With over 200,000 buttons on the streets and in stores this year, local store associates are likely to be presented with the opportunity to deviate from the corporate holiday wishing policy of top retailers like the Gap and Best Buy, and stealthily wish their customer “Merry Christmas” instead of the generic “Happy Holidays”. But since 96% of Americans celebrate Christmas (Gallup Poll, 2004), it’s likely that the store cashiers would prefer to wish their customers “Merry Christmas” as well. In fact 88% of Americans state that “It’s okay to wish ‘Merry Christmas’.” (Gallup Poll). . . . (source)Over 200,000 shoppers are wearing buttons this Christmas season that proclaim a straightforward message to retailers: “It’s OK, Wish Me A Merry Christmas(tm).” Individuals and churches around the country are partnering with the Wish Me A Merry Christmas Campaign mobilizing advocates energized for a return to the traditional, convivial greeting, bearing buttons that make a clear statement – “It’s OK, Wish Me A Merry Christmas(tm) (www.wmamc.com)”. Over 200,000 of these buttons have been distributed nationally.

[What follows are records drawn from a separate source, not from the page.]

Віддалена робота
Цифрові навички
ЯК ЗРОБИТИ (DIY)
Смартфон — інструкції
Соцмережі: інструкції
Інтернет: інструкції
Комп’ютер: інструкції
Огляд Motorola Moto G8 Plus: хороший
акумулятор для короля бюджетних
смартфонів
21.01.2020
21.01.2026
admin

I am really amused how American civil leaders are so afraid to claim Christmas holidays as something "Christian" in origin. The same way that Eid Al-Adha is something Islamic.
Forbidding American Christians (Catholics) to wish one another with "Merry Christmas" is completely ridiculous to most of us outside the land of the free United States of America. In the Middle East where I worked with many languages, races and religion, they never restricted themselves in greeting everyone (regardless whether they're talking with Christians, Bhuddists, Hindus, Sheikhs-even Muslims do) with utmost honesty and respect "Merry Christmas" because they know Christmas is something Christian.
A Land of the Free? I deeply doubt that.
Thanks Mr. Madrid and God bless you and your loved ones… advance MERRY CHRISTMAS!